Count 1 – Aggravated robbery


  1. To establish count 1 the prosecution must prove beyond reasonable doubt that:

Count 4 – Serious assault

  1. To establish the offence of serious assault, the prosecution must prove beyond reasonable doubt that:

The trial

12. The trial ran for four days, from 4 to 10 February 2025.

13. The prosecution called fourteen witnesses.

  1. The 1st accused elected not to give evidence, and called one witness in support of his alibi, Mr Malakai Baleisanaki.

15. As discussed above, the 2nd accused voluntarily absented himself.

The prosecution case

  1. On 28 May 2024, Mr Khan withdrew his 4th cane payment, in the amount of $11,773.00, from his account at the Labasa branch of Bank of Baroda. $11,000 was paid in $100 notes, and the balance in smaller denominations.
  2. At around 1.30pm, Mr Khan boarded a bus home. At around 2.00pm, the bus stopped in Qelewaqa for a passenger to alight, at which point someone came from behind, assaulted him, grabbed his bag containing his cane payment, and ran off the bus. Mr Khan chased after him, but was pushed over by the thief. As he was pushed over, and when he got back up, he saw the thief’s face. He described the thief as being a tall i-Taukei man, of medium fair complexion, with a tattoo on the front of his neck. He had a clear unobstructed view, and focused on the tattoo, which he described in the following terms: “Words were written as a form of tattoo.”
  3. As he continued to chase after the thief, another i-Taukei man told him not to run as he would bring back Mr Khan’s bag. When Mr Khan continued to chase, this second man pushed him over, causing injuries to his elbows and knees. He didn’t get a good look at the second man, but was able to describe him as being shorter than the first man, with a slightly different complexion.
  4. Mr Khan’s son came to collect him, and they went to the police station, where Mr Khan gave a description of his assailants as one being tall with a front tattoo, and the other being shorter.

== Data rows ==
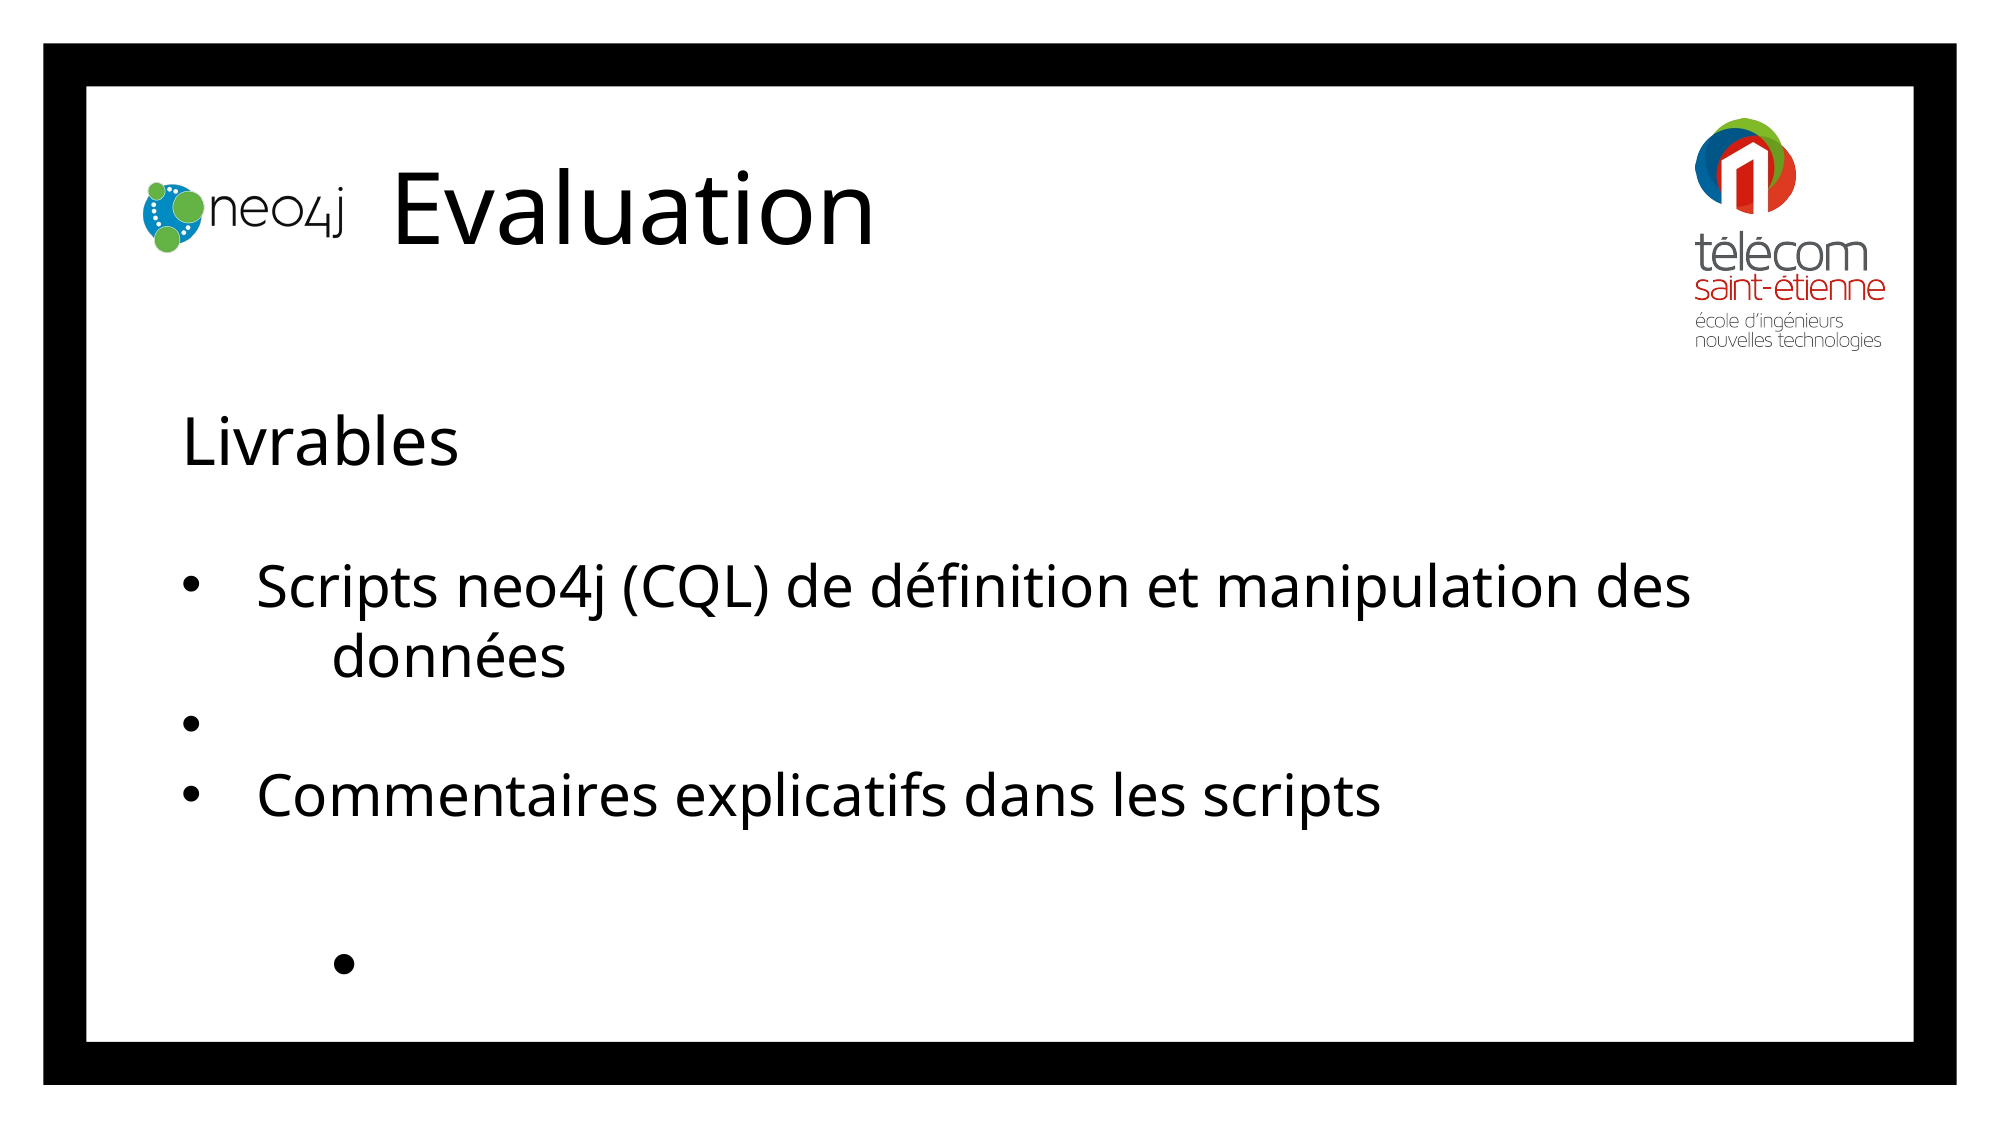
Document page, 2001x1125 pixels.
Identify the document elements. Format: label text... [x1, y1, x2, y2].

picture [1695, 118, 1885, 351]
title Evaluation [369, 138, 1849, 304]
text_box Livrables Scripts neo4j (CQL) de définition et manipulation des données Commentaires explicatifs dans les scripts [166, 391, 1849, 1125]
picture [134, 160, 351, 274]
picture [1715, 134, 1730, 138]
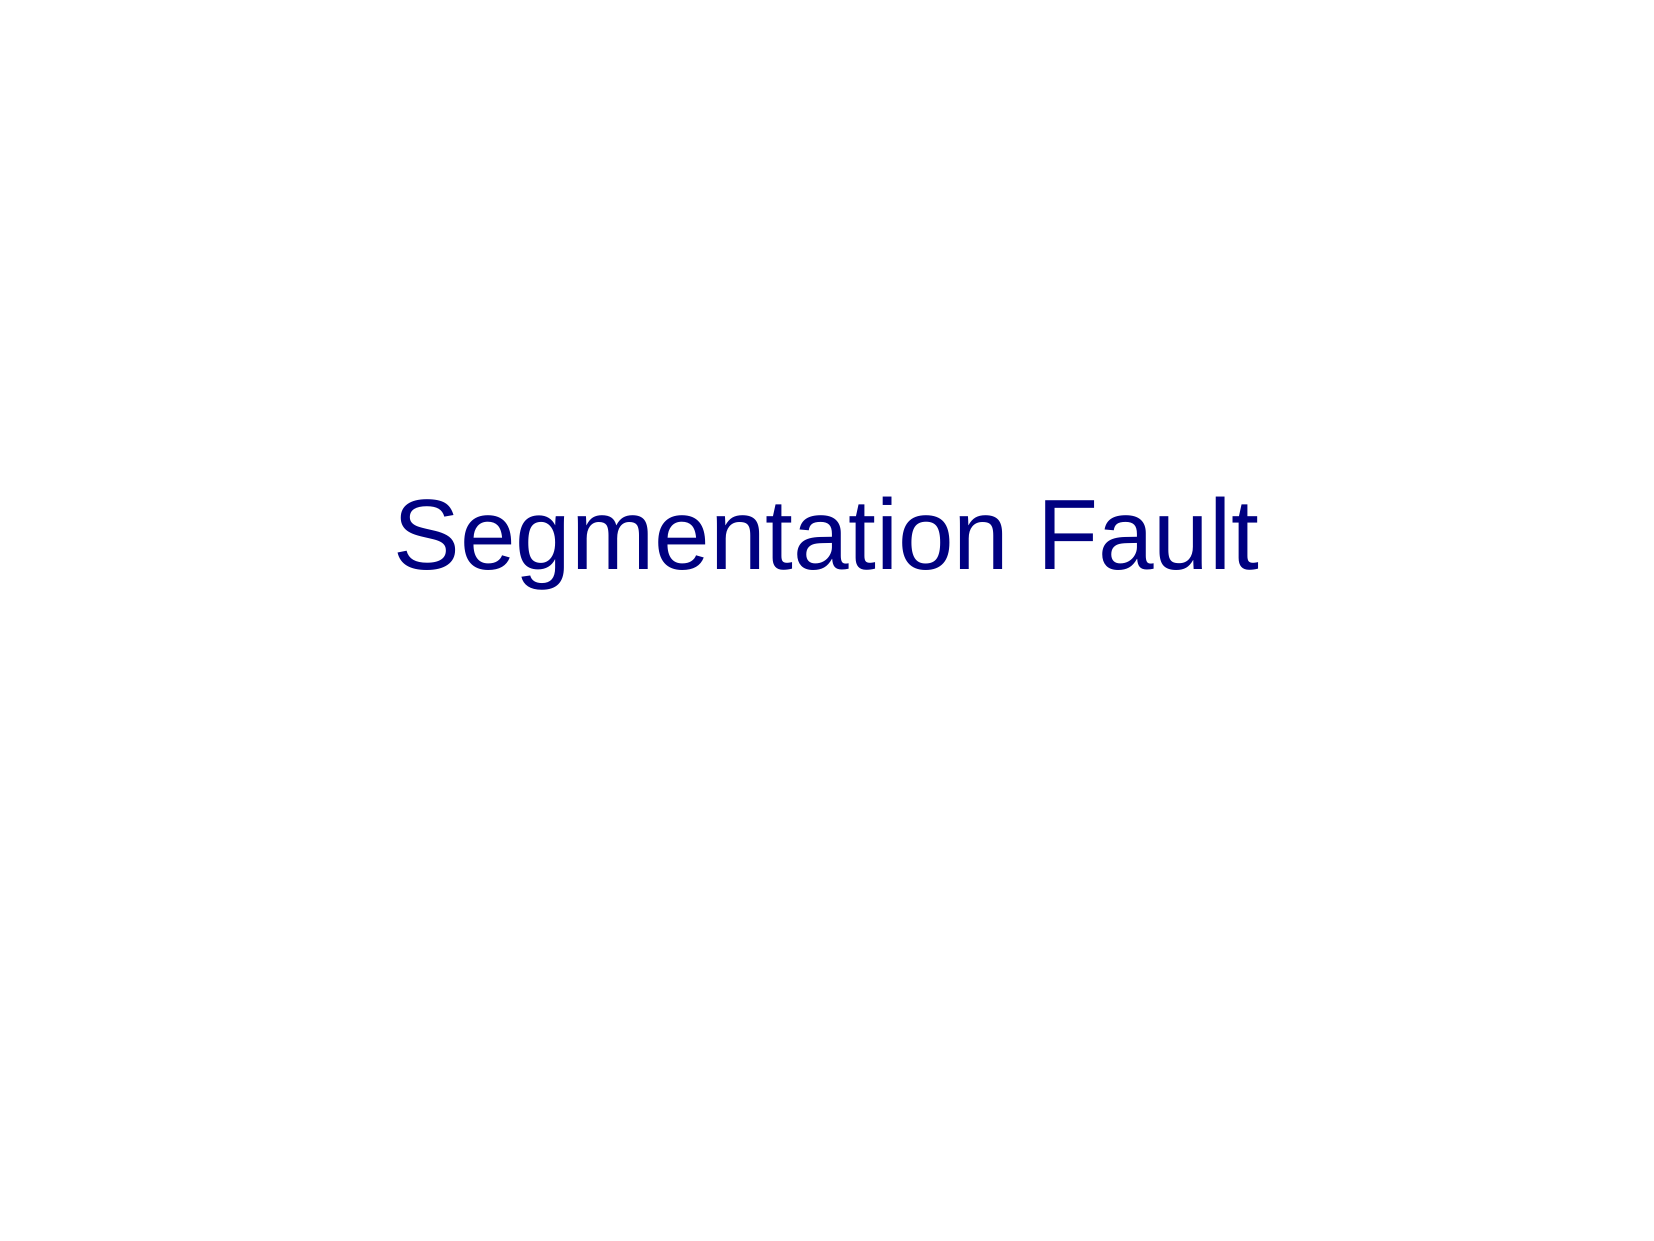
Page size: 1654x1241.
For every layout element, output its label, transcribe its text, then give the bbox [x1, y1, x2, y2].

subtitle Segmentation Fault [82, 49, 1571, 1010]
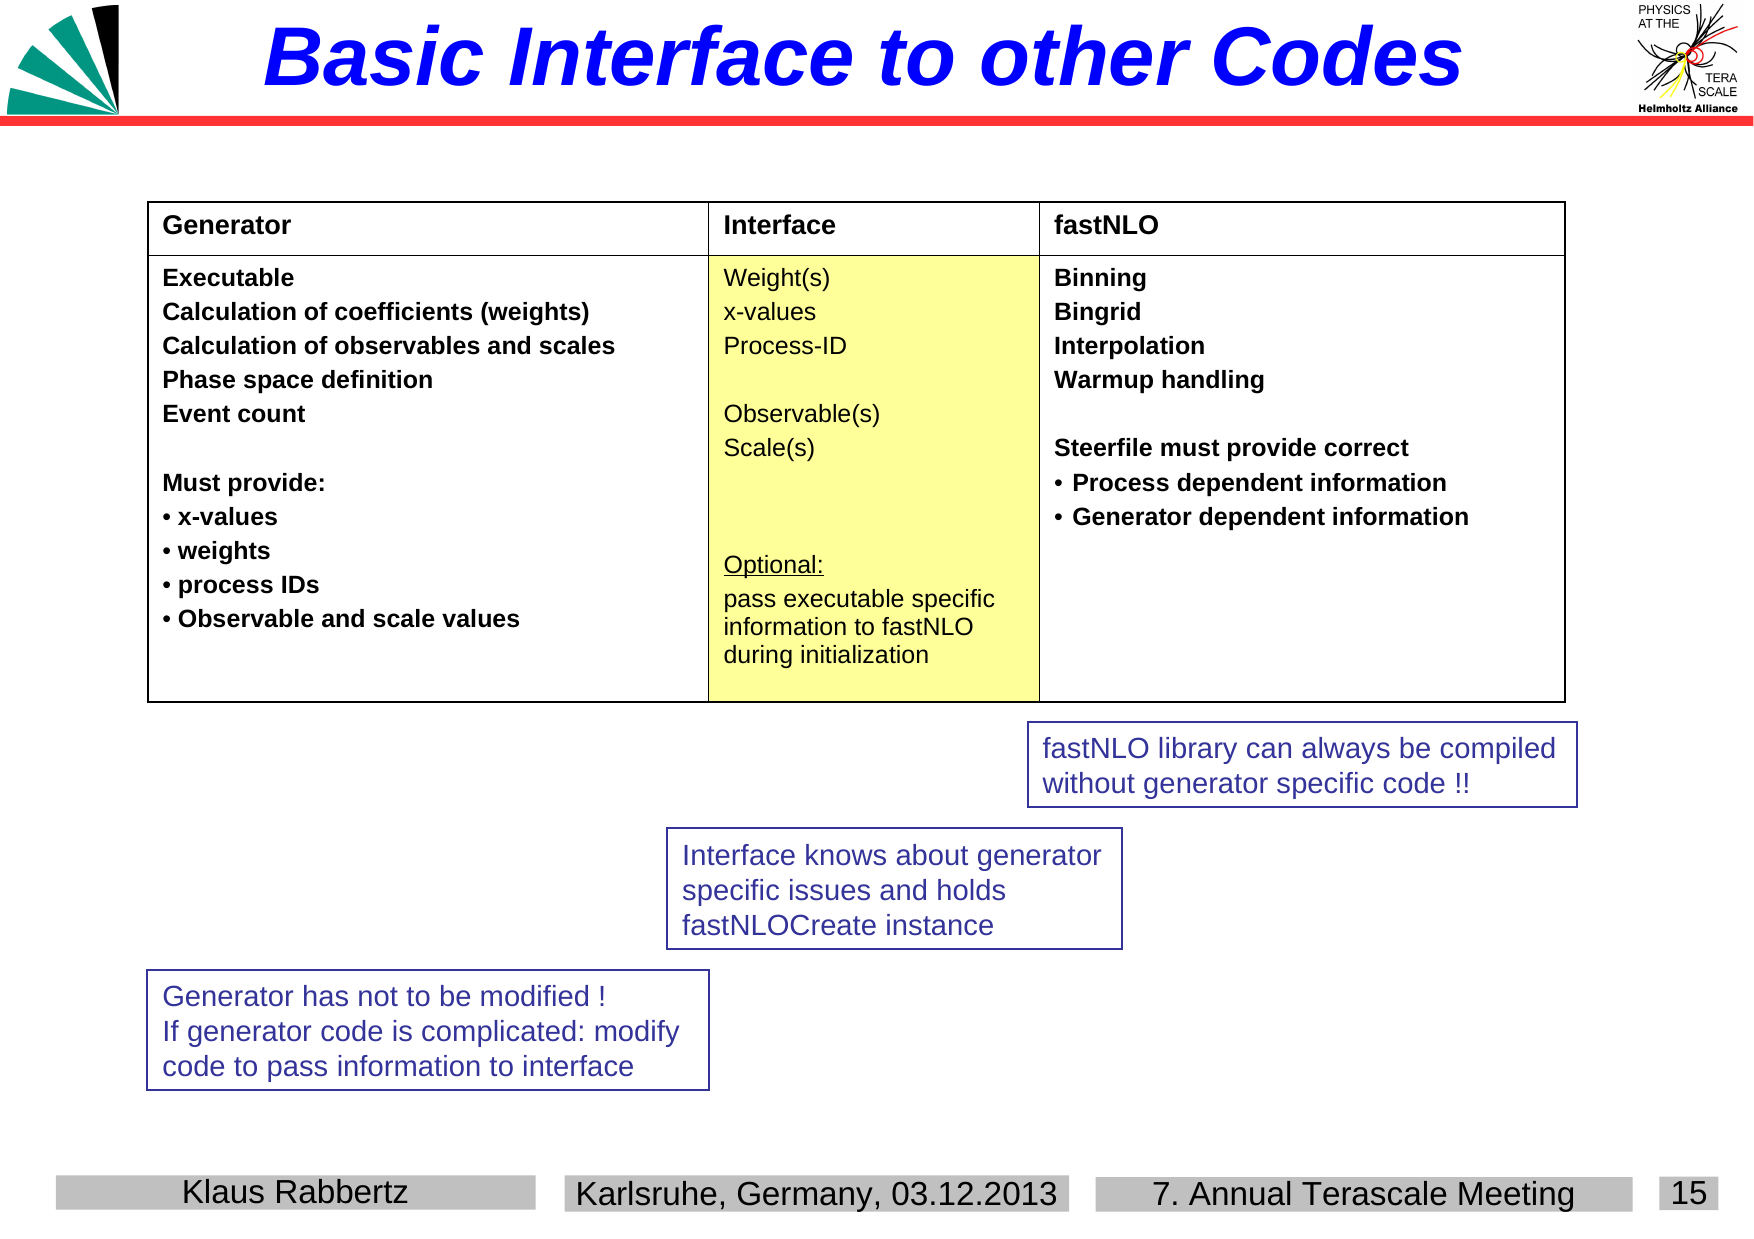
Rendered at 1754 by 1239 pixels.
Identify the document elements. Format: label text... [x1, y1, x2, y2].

title Basic Interface to other Codes [123, 0, 1606, 114]
text_box Interface knows about generator specific issues and holds fastNLOCreate instance [667, 828, 1123, 949]
table_header fastNLO [1040, 203, 1564, 255]
text_box fastNLO library can always be compiled without generator specific code !! [1027, 721, 1578, 808]
picture [7, 5, 119, 116]
text_box Generator has not to be modified ! If generator code is complicated: modify code to pass information to interface [147, 970, 709, 1091]
table_header Generator [149, 203, 708, 255]
table_cell Executable Calculation of coefficients (weights) Calculation of observables and scales Phase space definition Event count Must provide: x-values weights process IDs Observable and scale values [149, 256, 708, 701]
picture [1631, 1, 1745, 115]
table_cell Binning Bingrid Interpolation Warmup handling Steerfile must provide correct Process dependent information Generator dependent information [1040, 256, 1564, 701]
table_cell Weight(s) x-values Process-ID Observable(s) Scale(s) Optional: pass executable specific information to fastNLO during initialization [709, 256, 1039, 701]
table_header Interface [709, 203, 1039, 255]
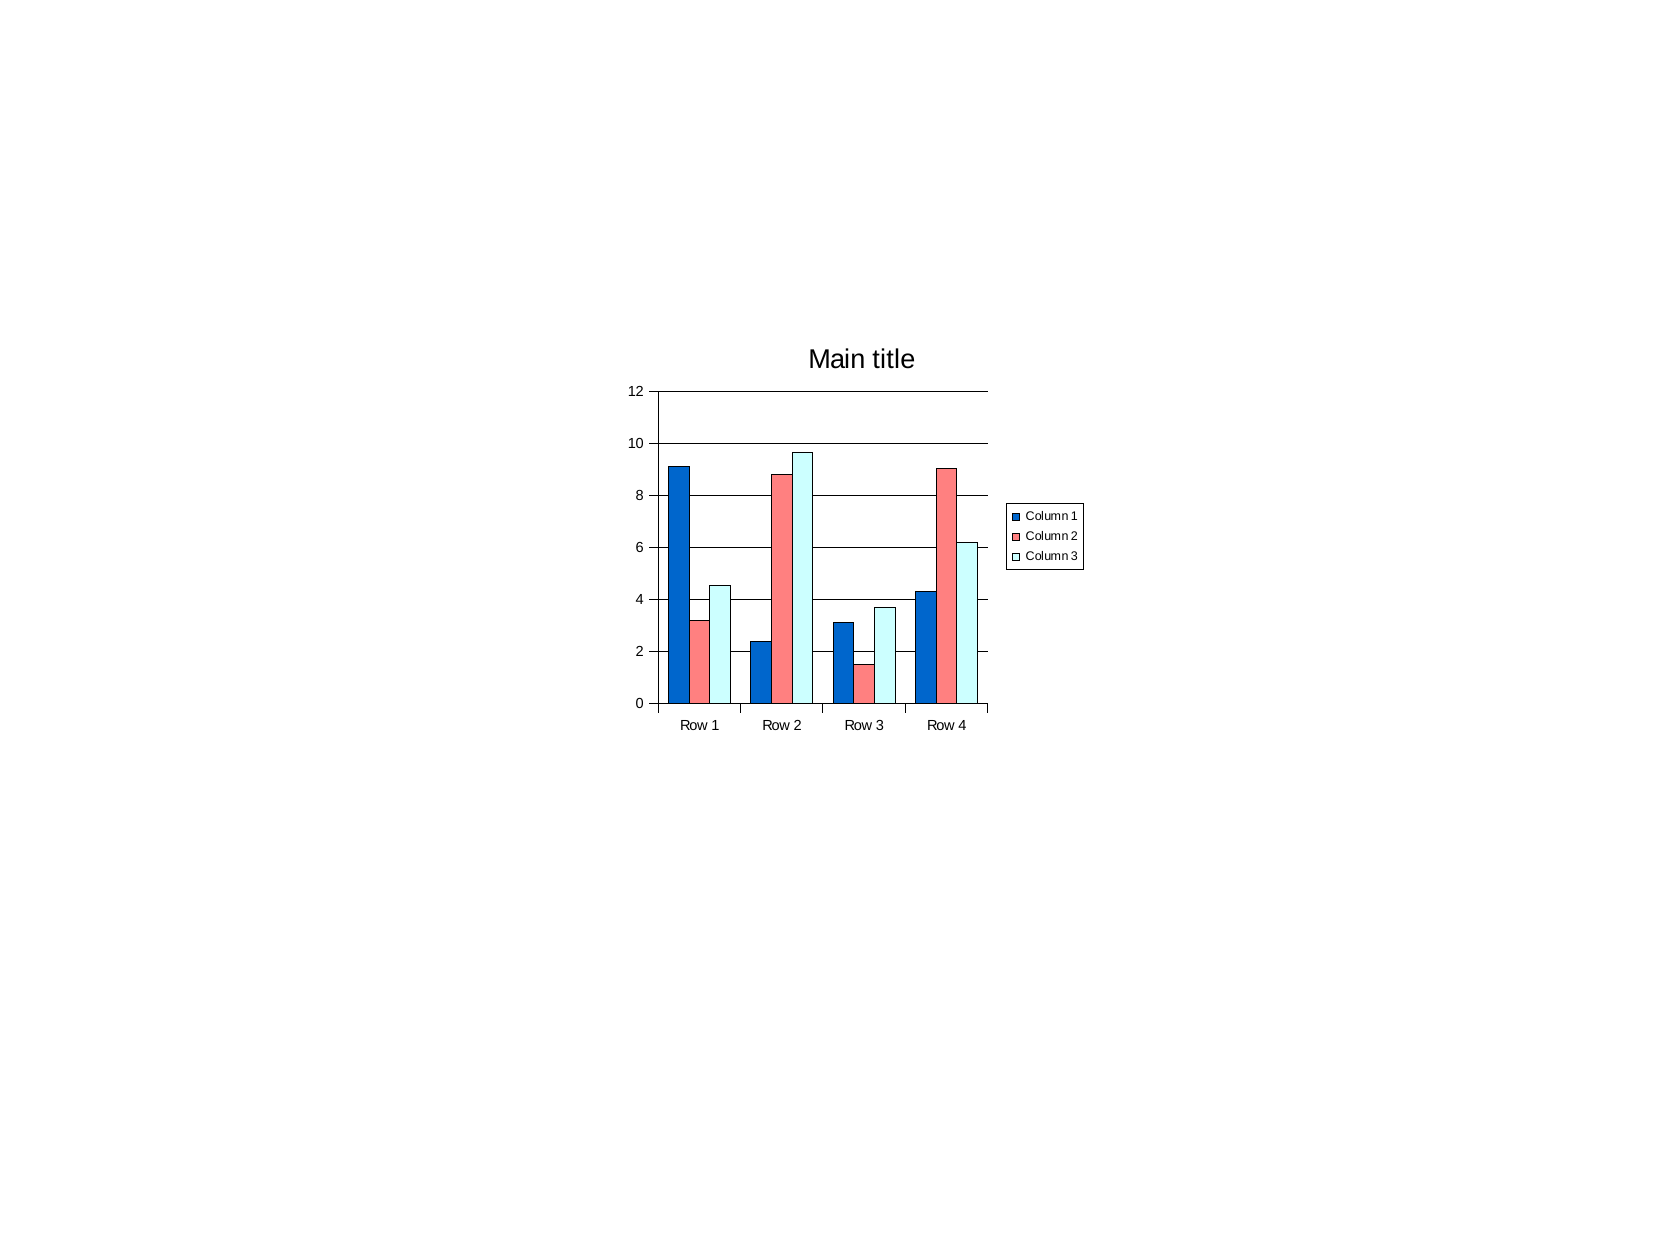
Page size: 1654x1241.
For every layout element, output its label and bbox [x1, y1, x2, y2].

== OBJECTIVE 1 ==
In the rows, starting with the line that contains "Rendered at 1754 by 1239 pixels." and going on through the last row, replace "bbox" with "bounding box" and change nothing else. Give back only those lines, without the pictures.
== OBJECTIVE 2 ==
Continue the court judgment on the aggravated robbery trial from where it stops.

== EXERCISE ANSWER 1 ==
Rendered at 1754 by 1239 pixels.
Identify the document elements. Format: label text... [x1, y1, x2, y2].

title Basic Interface to other Codes [123, 0, 1606, 114]
text_box Interface knows about generator specific issues and holds fastNLOCreate instance [667, 828, 1123, 949]
table_header fastNLO [1040, 203, 1564, 255]
text_box fastNLO library can always be compiled without generator specific code !! [1027, 721, 1578, 808]
picture [7, 5, 119, 116]
text_box Generator has not to be modified ! If generator code is complicated: modify code to pass information to interface [147, 970, 709, 1091]
table_header Generator [149, 203, 708, 255]
table_cell Executable Calculation of coefficients (weights) Calculation of observables and scales Phase space definition Event count Must provide: x-values weights process IDs Observable and scale values [149, 256, 708, 701]
picture [1631, 1, 1745, 115]
table_cell Binning Bingrid Interpolation Warmup handling Steerfile must provide correct Process dependent information Generator dependent information [1040, 256, 1564, 701]
table_cell Weight(s) x-values Process-ID Observable(s) Scale(s) Optional: pass executable specific information to fastNLO during initialization [709, 256, 1039, 701]
table_header Interface [709, 203, 1039, 255]
Page size: 1654x1241.
For every layout element, output its label and bounding box [x1, y1, x2, y2].

== EXERCISE ANSWER 2 ==
  5. When cross-examined by Ms. Raj, Mr Khan accepted that he would not be able to positively identify the notes recovered during the investigation as the notes he withdrew from his bank. He also confirmed that the police had never requested him to positively identify the two men who had taken his cane payment.
  6. Mr Khan rejected Mr Rusaqoli’s suggestion that the second man had never pushed him.
  7. Mr Singh was called as PW 4. He was the bus driver, and gave evidence about the incident on his bus broadly in line with Mr Khan’s evidence. He didn’t see the faces of the assailants, but was able to confirm that one was tall, and the other one was shorter.

23. The second prosecution witness was Ms. Prasad, the branch accountant at Bank of Baroda. She described her duties as being in charge of the general administration of the branch, looking into all the deposits and withdrawals on a daily basis.

  1. Ms. Prasad confirmed that Mr. Khan had withdrawn $11,773 on 28 May 2024. His bank statement was adduced as PE2. The withdrawal slip dated 28 May 2024, and the “change slip” indicating the denominations in which the withdrawal was tendered to Mr Khan were adduced as PE12A and PE12B respectively.
  2. In cross-examination, Ms. Raj elicited from Ms. Prasad that she would not be able to confirm that the bank notes recovered by the police were the same notes that had been withdrawn by Mr. Khan.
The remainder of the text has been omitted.